Secrets from | Victoria and Albert Museum
Posted on May 19th, 2020
Picking my favourite museum on International Museum Day when there are so many wonderful museums around the world is very hard.
Whilst I relish visiting so many of London’s museums and galleries, it will always be the Victoria and Albert Museum, aka the V&A that truly holds my heart.
Recently I was asked to contribute to an article by The Curious Pixie on my favourite London museum. It made me think that there is so much more to tell you about this treasure trove.
Having volunteered at the V&A since 2013, I wanted to share a bit of its magic. Even more so now that the museum is shut and you can’t see it for yourselves.
The museum’s collection spans over two thousand years of decorative art, including the history of art and design in virtually every medium and from all corners of the world.
A little Victoria & Albert history
The V&A was established in 1857 after the enormous success of the The Great Exhibition in 1856. The profits from the Exhibition were used to establish the Museum of Manufacturers, as it was originally known.
In 1857 it was moved to its present site in South Kensington and renamed the South Kensington Museum. Generous funding and a less competitive art market meant the museum was able to make many valuable and important acquisitions.
In 1899 Queen Victoria laid the foundation stone for a new building and the museum was renamed the Victoria and Albert Museum.
7 facts you need to know about the V&A
- Queen Victoria really wanted to call the V&A the “Albert Museum”. She wanted Albert recognised for the support he had given the foundation but she was overruled.
- Part of the V&A was built for the National Gallery which had run out of space in Trafalgar Square and insisted on having a separate entrance for its visitors.

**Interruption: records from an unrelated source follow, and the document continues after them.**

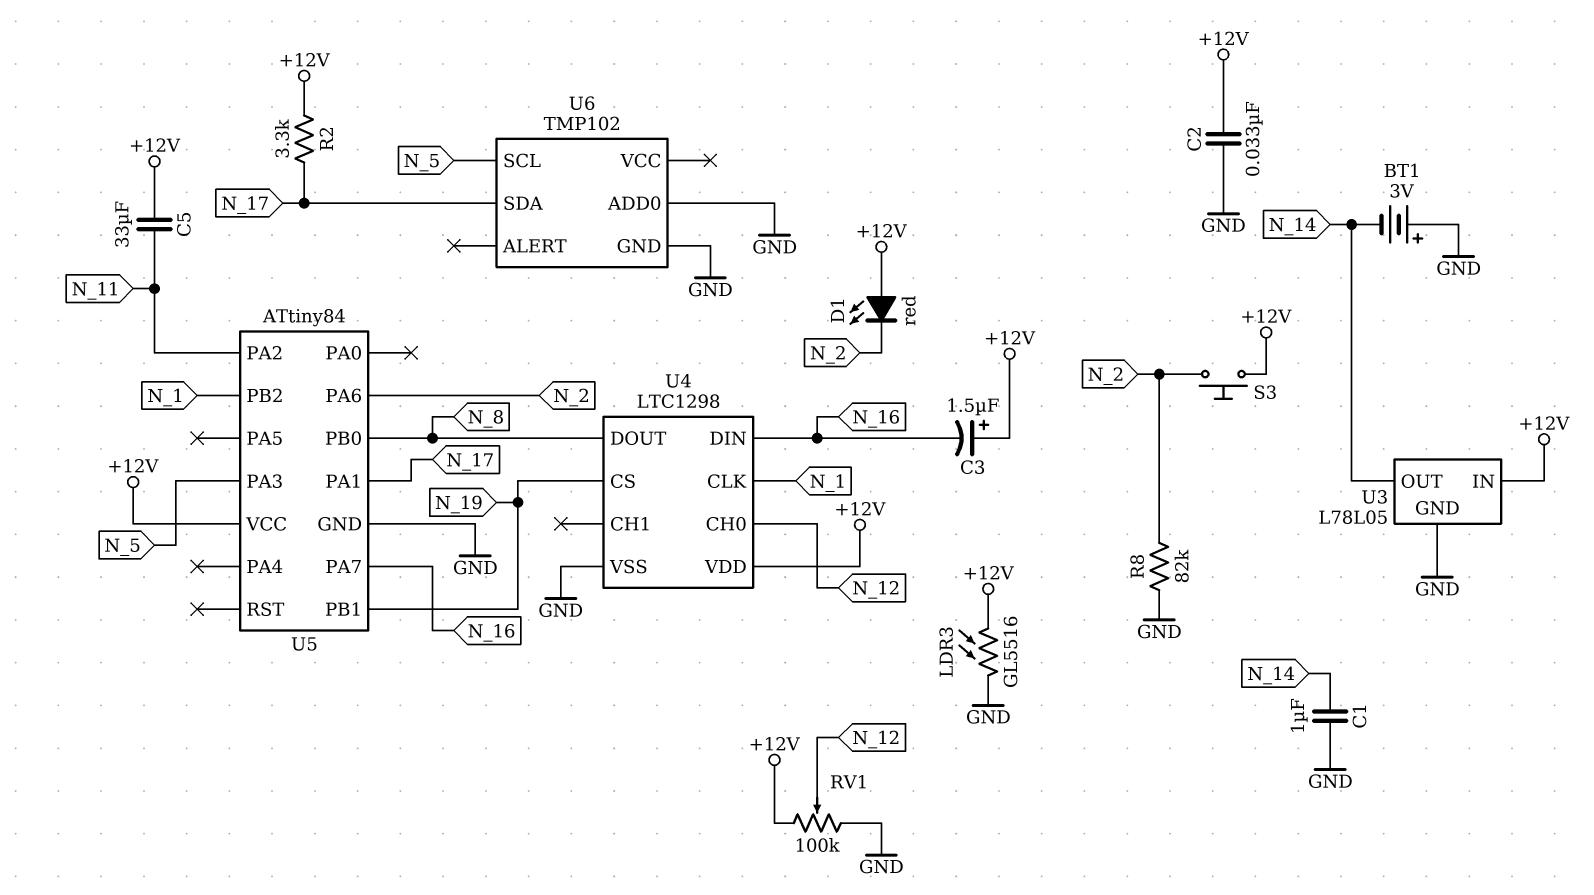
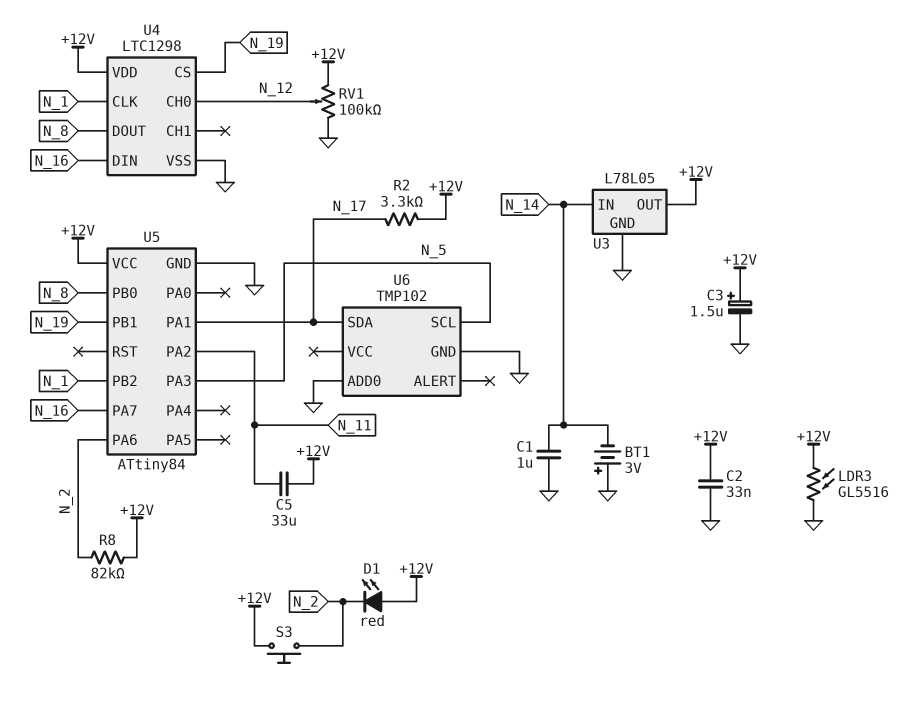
C3: 1.5uF (plus +12V, minus N_16) -> 1.5uF (plus +12V, minus GND)
R8: 82k (GND, N_2) -> 82k (+12V, N_2)
U3 pin IN: +12V -> N_14
U3 pin OUT: N_14 -> +12V

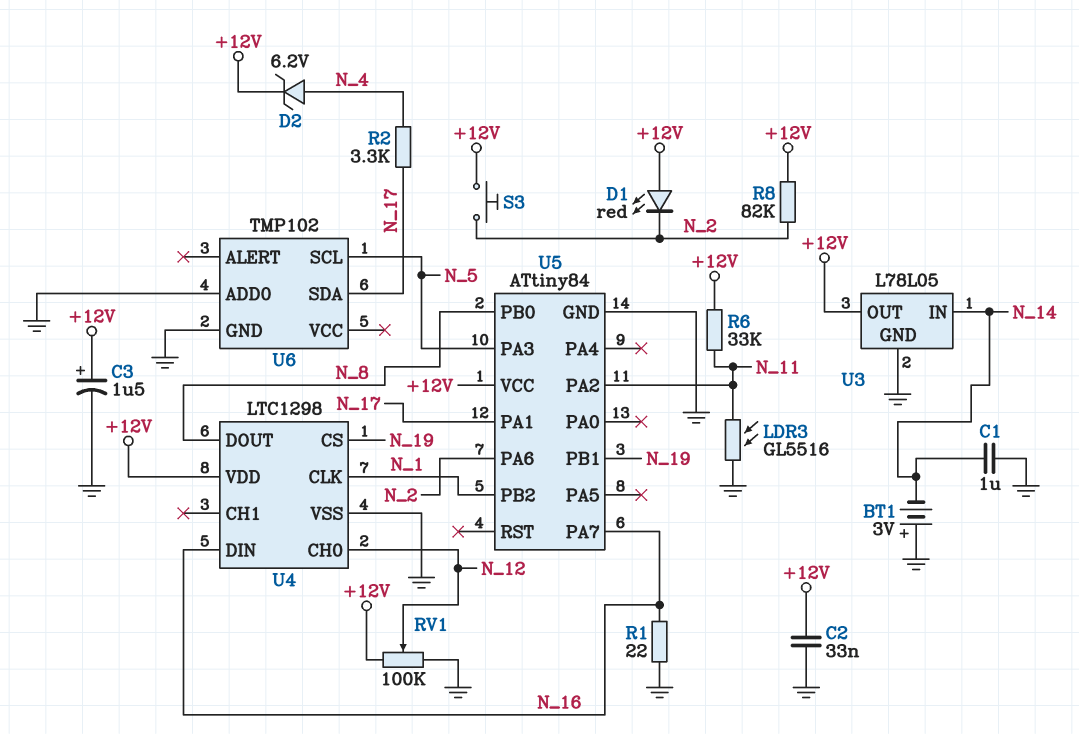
C5: 33uF (+12V, N_11) -> none
D2: none -> zener 6.2V (A N_4, K +12V)
LDR3: GL5516 (+12V, GND) -> GL5516 (GND, N_11)
R1: none -> 22 (GND, N_16)
R2: 3.3k (+12V, N_17) -> 3.3k (N_4, N_17)
R6: none -> 33k (+12V, N_11)

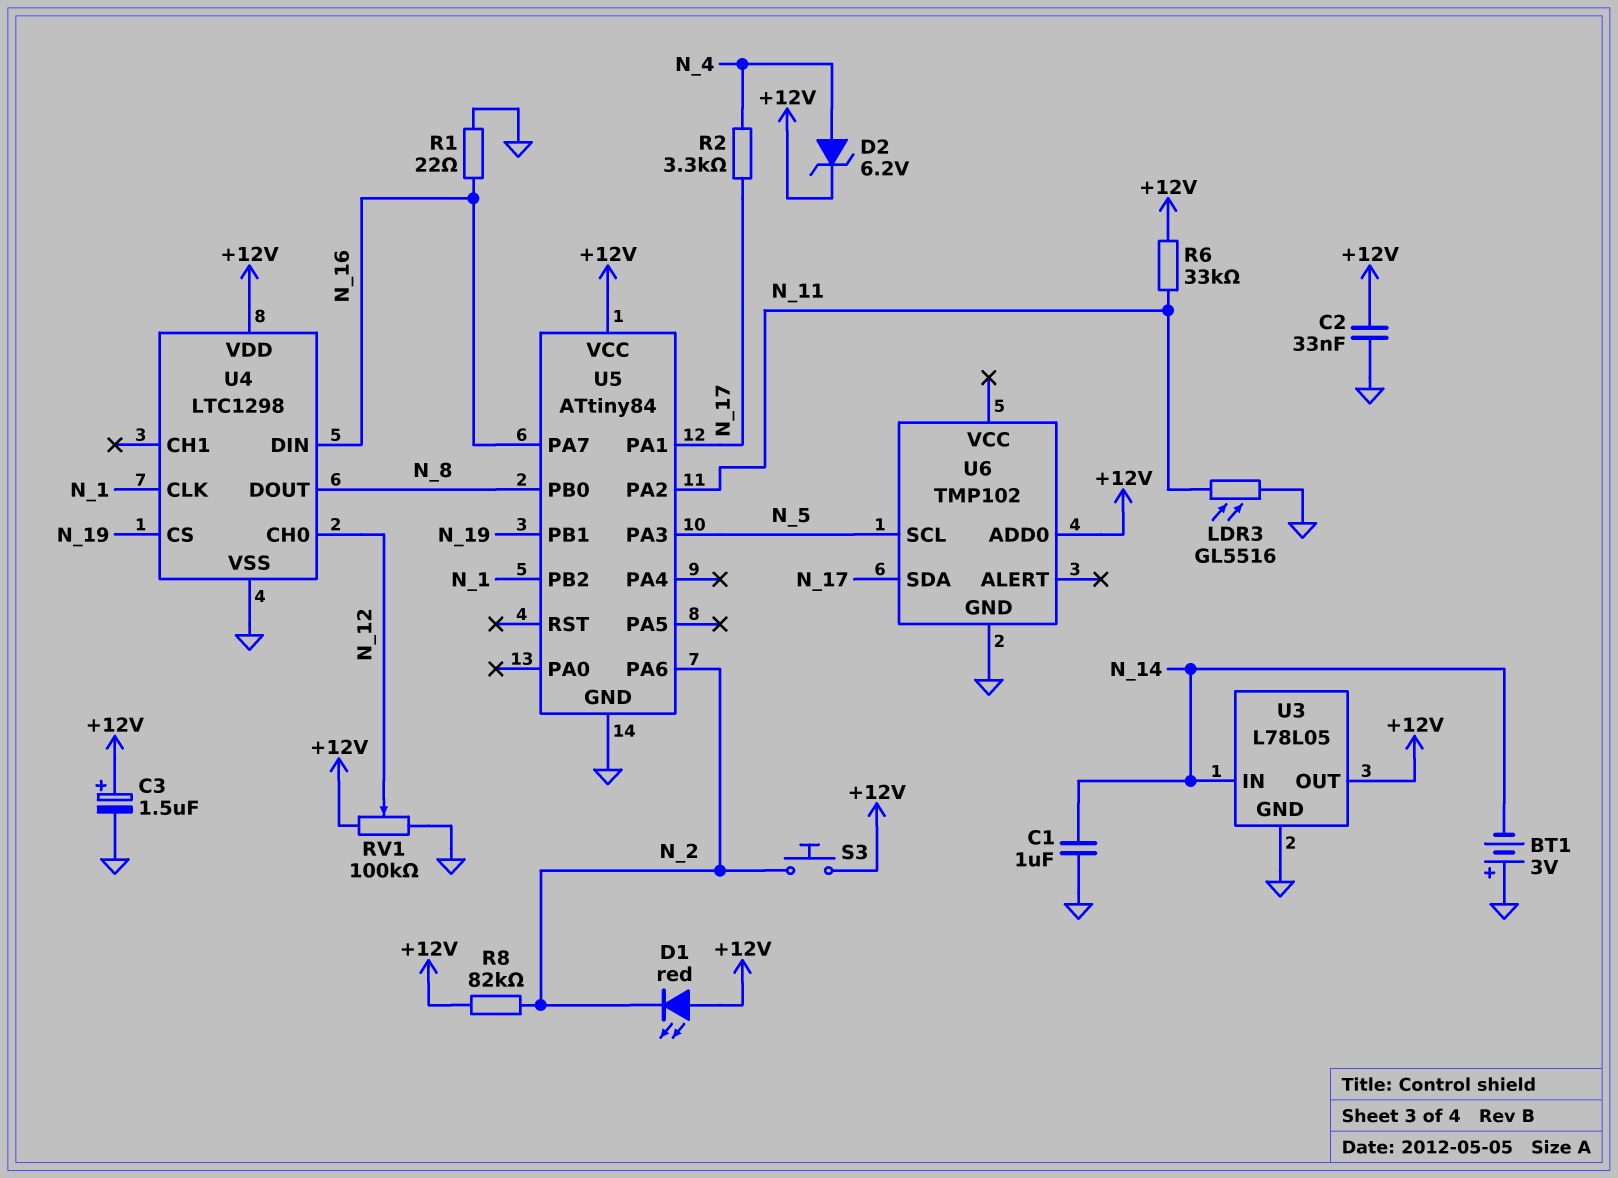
U6 pin ADD0: GND -> +12V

- The V&A was the first museum in the world to provide a public restaurant.
- The V&A was the first museum in the world to use gas lighting in the galleries which enabled it to open in the evening – an antidote to the gin palace!

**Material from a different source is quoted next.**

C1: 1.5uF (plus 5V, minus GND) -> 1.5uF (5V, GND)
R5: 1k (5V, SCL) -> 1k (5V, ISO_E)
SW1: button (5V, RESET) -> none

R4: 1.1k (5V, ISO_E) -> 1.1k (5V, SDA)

- Visitors were given free admission on 3 days a week. They were charged 6d for entry on the other 3 days. The purpose of charging days was to keep the museum quiet for students.

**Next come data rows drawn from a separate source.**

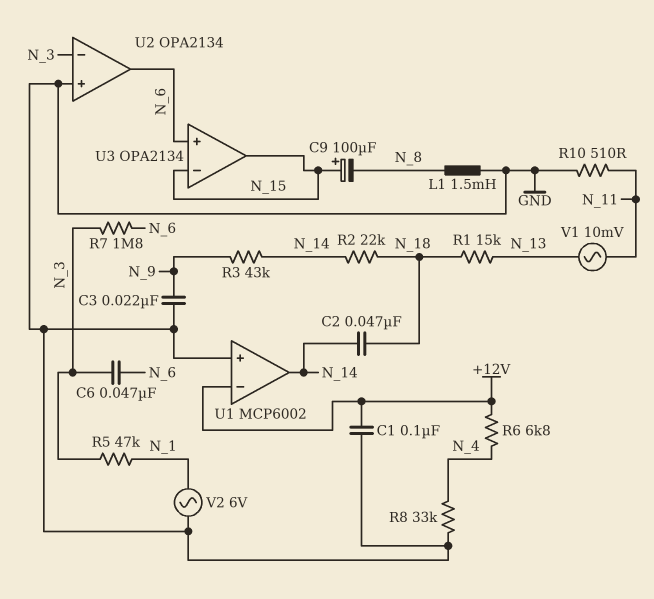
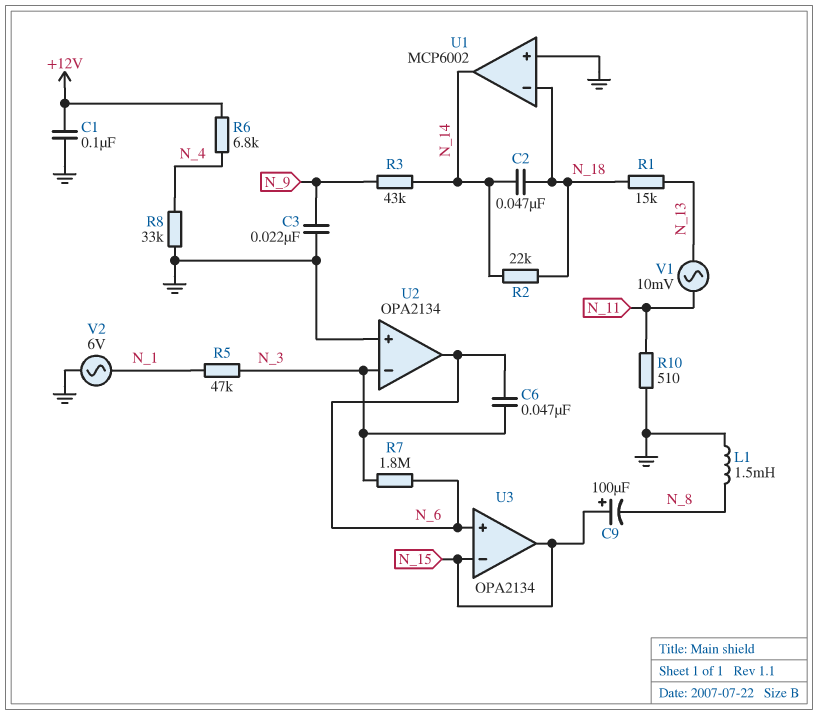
U1 pin in-: +12V -> N_18

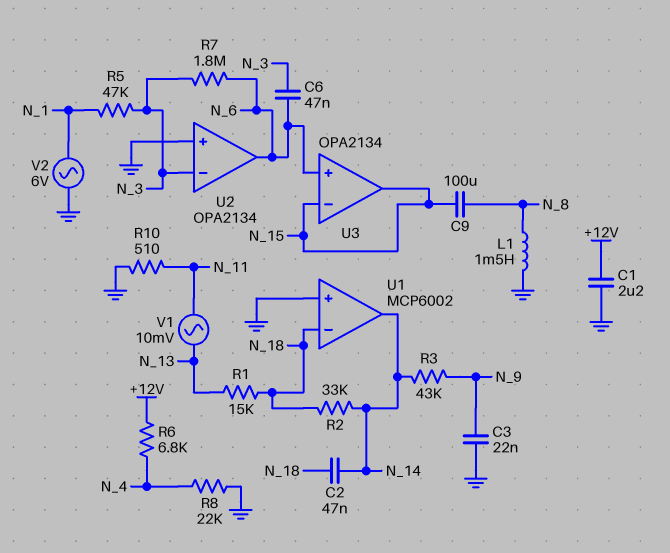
C1: 100nF (+12V, GND) -> 2.2uF (+12V, GND)
C9: 100uF (plus N_15, minus N_8) -> 100uF (N_8, N_15)
R2: 22k (N_14, N_18) -> 33k (N_14, N_18)
R8: 33k (GND, N_4) -> 22k (GND, N_4)

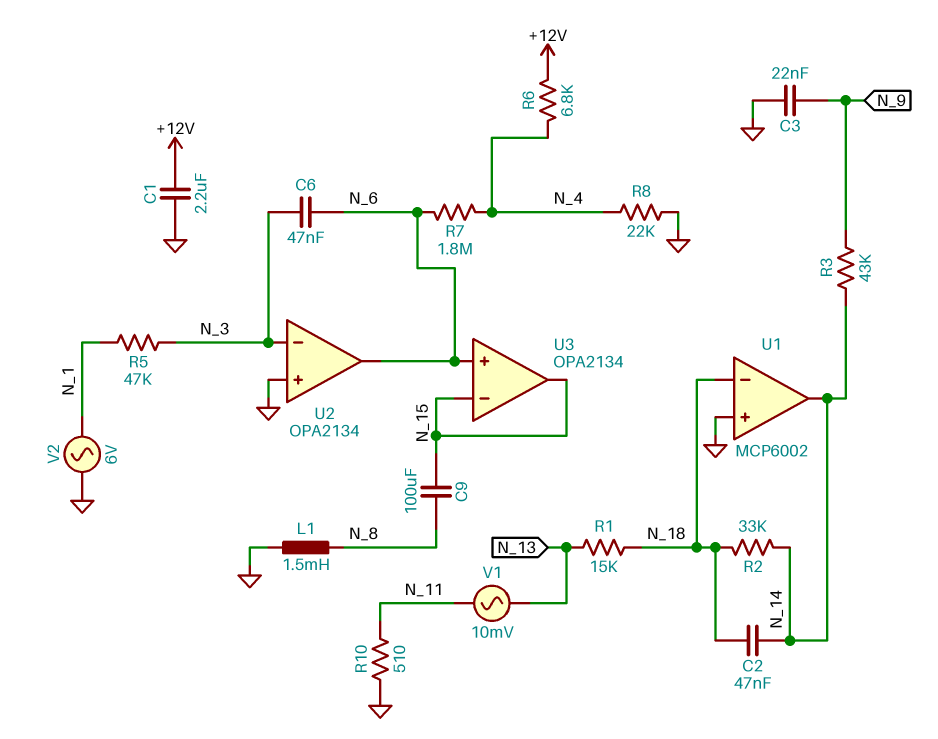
R7: 1.8M (N_3, N_6) -> 1.8M (N_4, N_6)

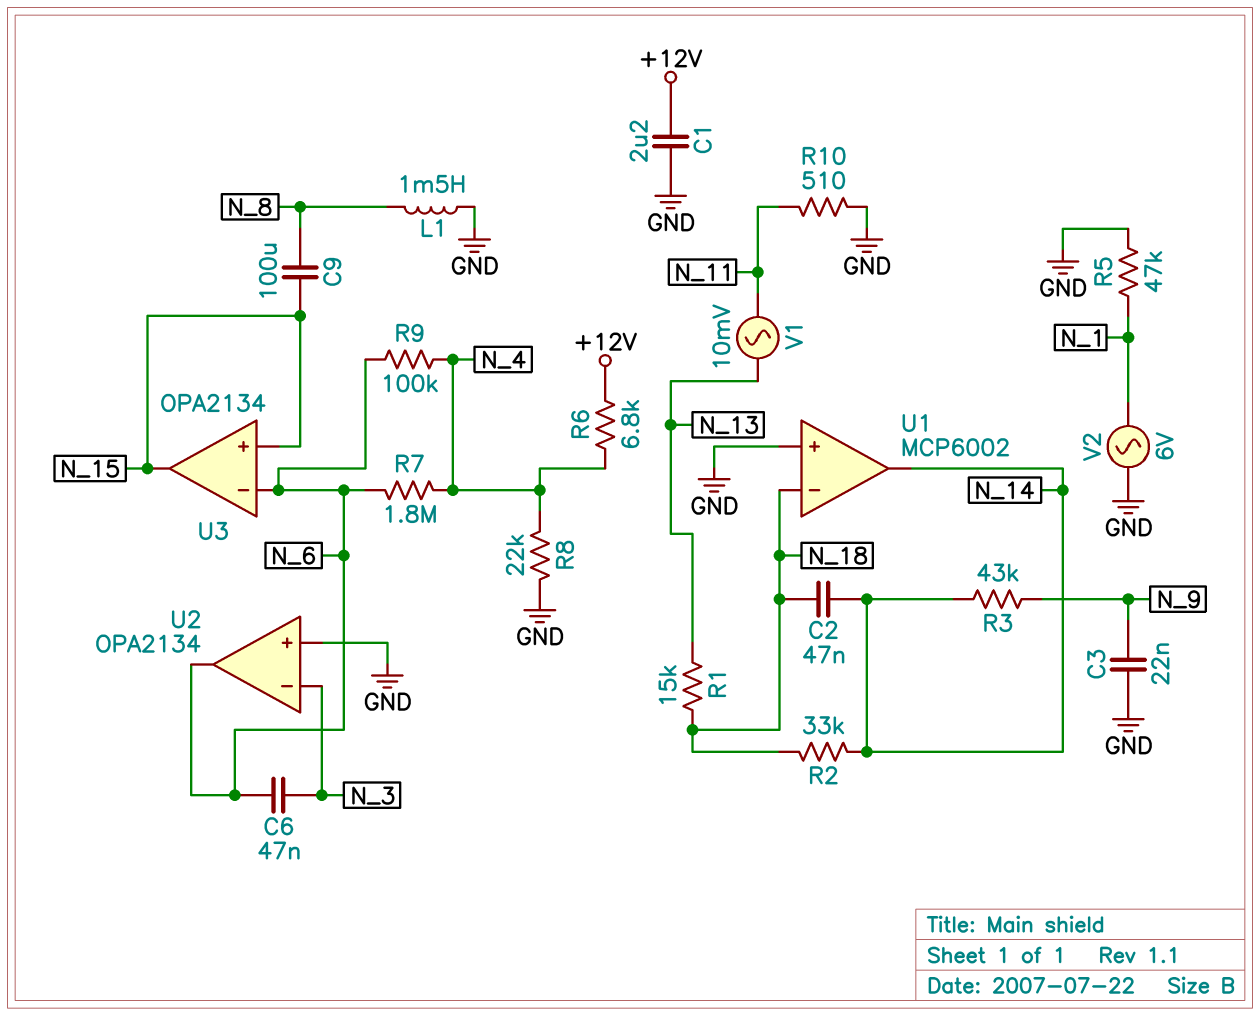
R5: 47k (N_1, N_3) -> 47k (GND, N_1)
R9: none -> 100k (N_4, N_6)
U3 pin in+: N_6 -> N_15
U3 pin in-: N_15 -> N_6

- In 1873 the Chancellor of the Exchequer, Robert Lowe, plotted unsuccessfully to have the South Kensington Museum taken over by the British Museum.
- Some of the mosaic floors in the museum were made by the ‘lady convicts’ of Woking Prison.
It is no wonder that in 2020 the Victoria and Albert Museum stands as one of the finest Victorian buildings in Britain. Housing unrivalled collections and home to International exhibitions that have subsequently travelled the world it is the beating heart of Albertropolis in South Kensington.
The excellence of every art must consist in the complete accomplishment of its purposeSir Joshua Reynolds, Inscribed over the main entrance to the V&A
If every visitor donated £2 each time they visited the museum it would be very rich but instead they rely on donors, donations and exhibitions. Covid-19 may have changed that when the museum re-opens.
We have been exceptionally lucky that our museums are free and it would be nice if it remains that way. That will depend on a little more generosity from ourselves by way of donations each time we visit.